Sesuai ketentuan, setiap Kepala Keluarga (KK) berhak menerima 20 kilogram beras. Namun faktanya, warga hanya pulang membawa 10 kilogram. Ironisnya, pemotongan ini bukan karena stok beras menipis, melainkan kebijakan sepihak Kepala Ohoi, Sosimus Fatubun.
Alih-alih meminta maaf, Fatubun justru dengan enteng membenarkan keputusannya. Ia beralasan, warga penerima bantuan dianggap tidak aktif dalam kerja bakti di desa maupun gereja, sehingga jatah mereka dibagi untuk kelompok lain.
“Oh iya, itu kebijakan yang diambil oleh kepala ohoi karena sebagian besar yang terima bantuan ini tidak pernah kerja bakti di ohoi. Jadi dibagikan juga dengan yang selalu setiap kali kerja bakti di gereja dan ohoi,” katanya saat dikonfirmasi, Senin (18/8/2025).
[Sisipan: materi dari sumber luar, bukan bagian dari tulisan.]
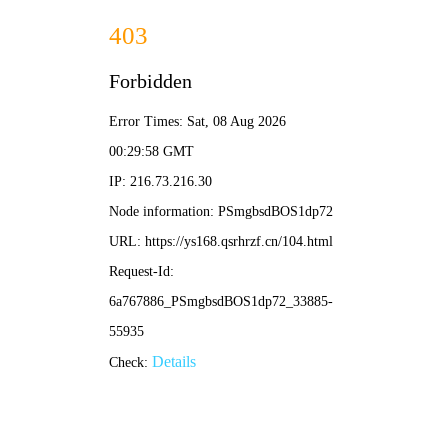
糖心
视频
全网独播
我的妈妈是校花
Joy of Life S3
9.8 分
2026
校园 / 恋爱
4K 黄金画质
奇幻题材剧，糖心独播。
立即开播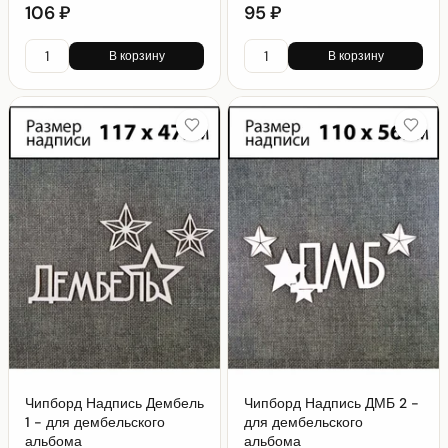
106 ₽
95 ₽
В корзину
В корзину
Чипборд Надпись Дембель
Чипборд Надпись ДМБ 2 -
1 - для дембельского
для дембельского
альбома
альбома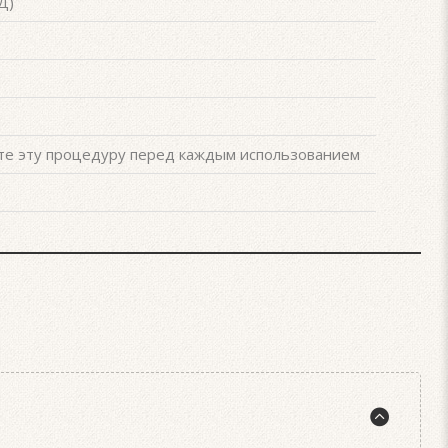
Д)
йте эту процедуру перед каждым использованием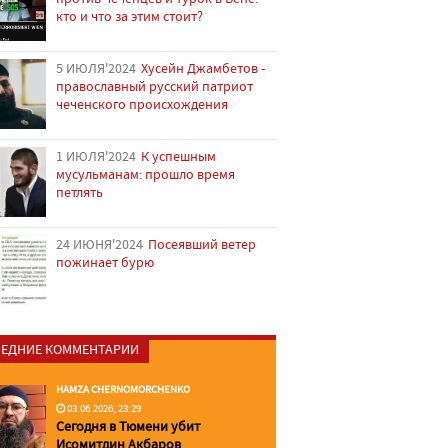
кто и что за этим стоит?
5 ИЮЛЯ'2024
Хусейн Джамбетов -
православный русский патриот
чеченского происхождения
1 ИЮЛЯ'2024
К успешным
мусульманам: прошло время
петлять
24 ИЮНЯ'2024
Посеявший ветер
пожинает бурю
ЕДНИЕ КОММЕНТАРИИ
HAMZA CHERNOMORCHENKO
03.06.2026, 23:29
Сегодня в Тюмени убит
Исомитдин Акбаров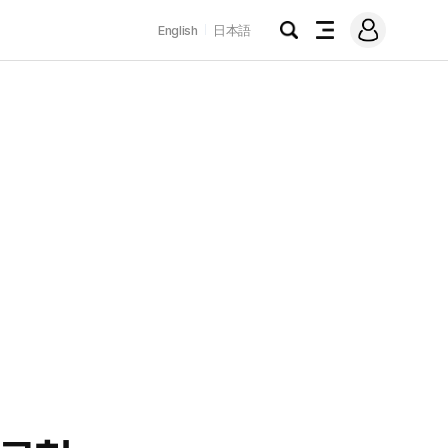
로
English
日本語
그
검
전
인
색
체
메
뉴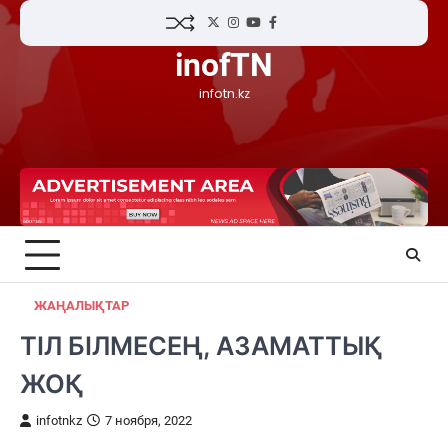
Skip
Twitter
Instagram
YouTube
Facebook
to
inofTN
content
infotn.kz
ЖАҢАЛЫҚТАР
ТІЛ БІЛМЕСЕҢ, АЗАМАТТЫҚ
ЖОҚ
infotnkz
7 ноября, 2022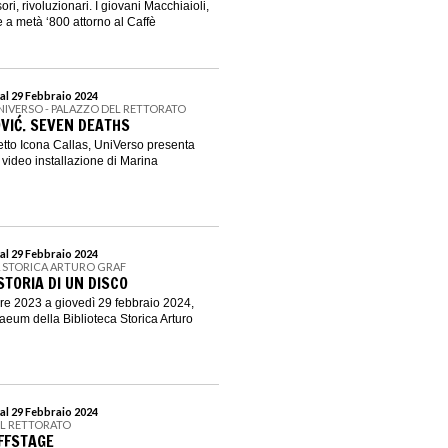
ri, rivoluzionari. I giovani Macchiaioli,
nze a metà ‘800 attorno al Caffè
al 29 Febbraio 2024
UNIVERSO - PALAZZO DEL RETTORATO
VIĆ. SEVEN DEATHS
etto Icona Callas, UniVerso presenta
video installazione di Marina
al 29 Febbraio 2024
A STORICA ARTURO GRAF
TORIA DI UN DISCO
re 2023 a giovedì 29 febbraio 2024,
aeum della Biblioteca Storica Arturo
al 29 Febbraio 2024
EL RETTORATO
FFSTAGE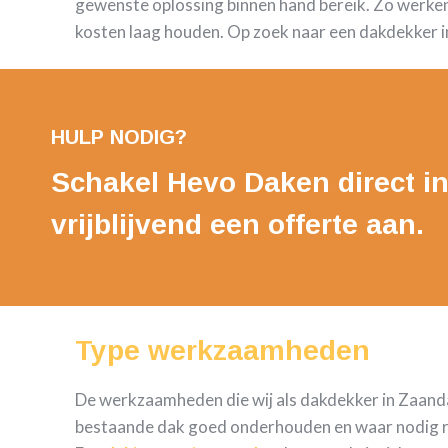
gewenste oplossing binnen hand bereik. Zo werke
kosten laag houden. Op zoek naar een dakdekker i
HULP NODIG?
Schakel Hevo Daken direct in
vrijblijvend een offerte aan.
Type werkzaamheden
De werkzaamheden die wij als dakdekker in Zaandam
bestaande dak goed onderhouden en waar nodig repa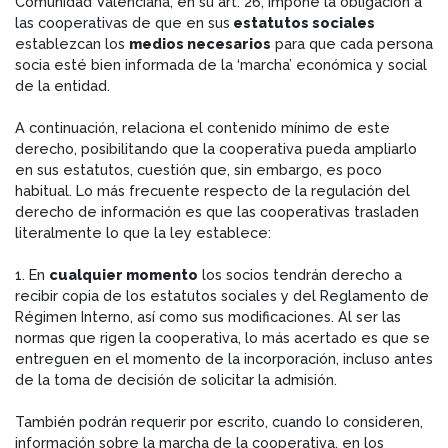
Comunidad Valenciana, en su art. 26, impone la obligación a
las cooperativas de que en sus
estatutos sociales
establezcan los
medios necesarios
para que cada persona
socia esté bien informada de la ‘marcha’ económica y social
de la entidad.
A continuación, relaciona el contenido mínimo de este
derecho, posibilitando que la cooperativa pueda ampliarlo
en sus estatutos, cuestión que, sin embargo, es poco
habitual. Lo más frecuente respecto de la regulación del
derecho de información es que las cooperativas trasladen
literalmente lo que la ley establece:
1. En
cualquier momento
los socios tendrán derecho a
recibir copia de los estatutos sociales y del Reglamento de
Régimen Interno, así como sus modificaciones. Al ser las
normas que rigen la cooperativa, lo más acertado es que se
entreguen en el momento de la incorporación, incluso antes
de la toma de decisión de solicitar la admisión.
También podrán requerir por escrito, cuando lo consideren,
información sobre la marcha de la cooperativa, en los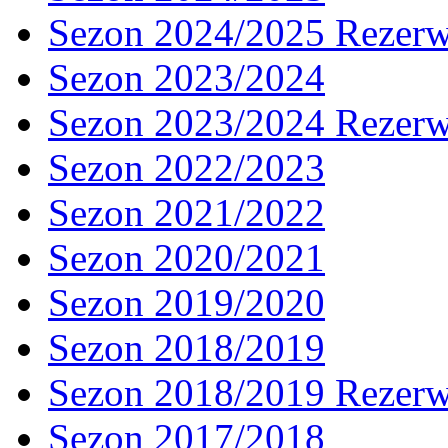
Sezon 2024/2025 Rezer
Sezon 2023/2024
Sezon 2023/2024 Rezer
Sezon 2022/2023
Sezon 2021/2022
Sezon 2020/2021
Sezon 2019/2020
Sezon 2018/2019
Sezon 2018/2019 Rezer
Sezon 2017/2018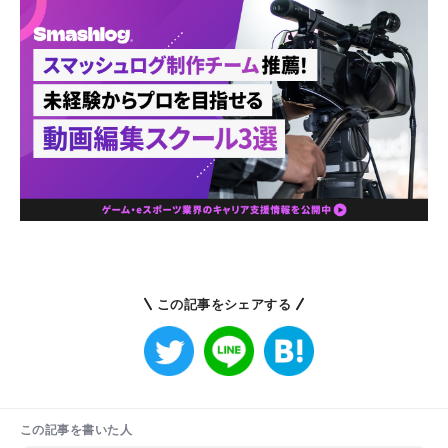
この記事をシェアする
この記事を書いた人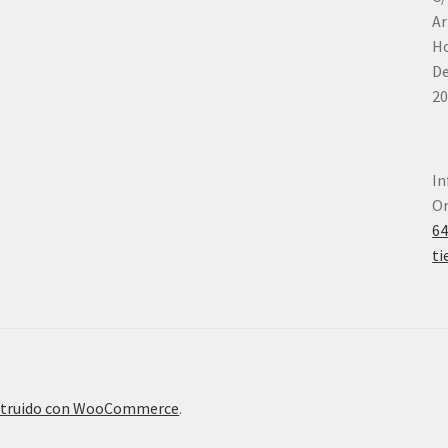
Ar
Ho
De
20
In
Or
6
ti
truido con WooCommerce
.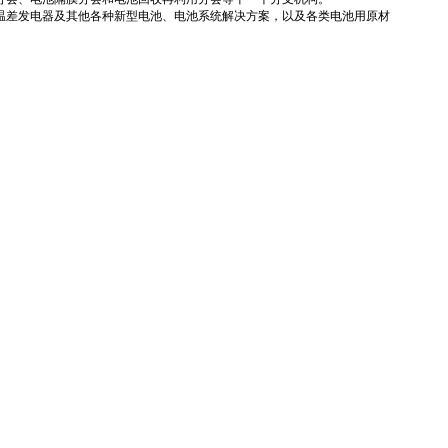
温差发电器及其他各种新型电池、电池系统解决方案，以及各类电池用原材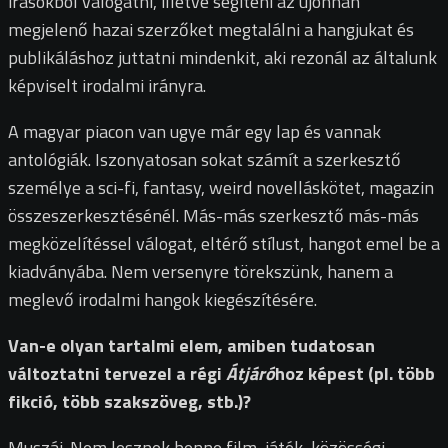
írásokból válogatni, illetve segíteni az újonnan
megjelenő hazai szerzőket megtalálni a hangjukat és
publikáláshoz juttatni mindenkit, aki rezonál az általunk
képviselt irodalmi irányra.
A magyar piacon van ugye már egy lap és vannak
antológiák. Iszonyatosan sokat számít a szerkesztő
személye a sci-fi, fantasy, weird novelláskötet, magazin
összeszerkesztésénél. Más-más szerkesztő más-más
megközelítéssel válogat, eltérő stílust, hangot emel be a
kiadványába. Nem versenyre törekszünk, hanem a
meglevő irodalmi hangok kiegészítésére.
Van-e olyan tartalmi elem, amiben tudatosan
változtatni tervezel a régi
Átjáró
hoz képest (pl. több
fikció, több szakszöveg, stb.)?
Muszáj. Nem lesznek benne film, játék, közösségi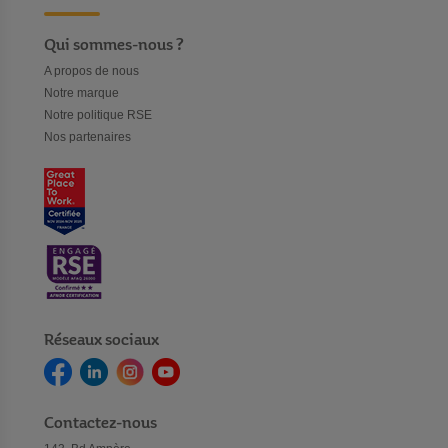
Qui sommes-nous ?
A propos de nous
Notre marque
Notre politique RSE
Nos partenaires
Réseaux sociaux
Contactez-nous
Lebih jauh, Fatubun bahkan menuding masyarakat malas. “Persiapan 17 Agustus saja dorang (masyarakat) tidak kerja bakti. Bagaimana negara tinggal kasih dorang terus? Jadi begitu Ade. Biar ada rasa adil te...” ucapnya seolah tanpa rasa bersalah.
Pernyataan ini memicu kemarahan publik. Bagi masyarakat kecil, beras 20 kilogram saja masih terasa kurang. Pemangkasan menjadi 10 kilogram sama saja merampas hak mereka. “Kami diminta untuk foto bersama 2 karung beras (20 kg), tapi yang kami terima hanya 1 karung (10 kg). Jadi, kami tidak mau terima bantuan itu,” ungkap seorang warga dengan nada geram.
Praktik manipulasi ini kian menelanjangi rakusnya oknum pemerintah desa. Bantuan yang mestinya hadir sebagai wujud kepedulian negara, justru dipermainkan demi alasan yang tak masuk akal. Warga merasa dipermalukan: difoto seolah menerima penuh, padahal yang dibawa pulang hanya separuh.
Aktivis sosial menilai kebijakan Kepala Ohoi Soinrat sudah melampaui batas dan merupakan bentuk penyalahgunaan kewenangan. “Bantuan CPP bukan bonus kerja bakti, melainkan hak rakyat miskin. Kalau dipangkas seenaknya, ini sama saja menelantarkan rakyat. Pemerintah daerah harus turun tangan,” tegas seorang pemerhati di Langgur.
Kasus ini menjadi tamparan keras bagi Pemkab Maluku Tenggara. Tanpa pengawasan ketat, program strategis pemerintah pusat bisa dipermainkan di tingkat desa. Sementara itu, rakyat kecil yang lapar hanya bisa menggigit bibir menahan getir.
“Negara hadir untuk melindungi rakyat. Jangan biarkan perut orang miskin dipermainkan. Kalau beras pun bisa dipotong, lalu apa yang tersisa untuk kami?” keluh seorang tokoh masyarakat Kei Besar.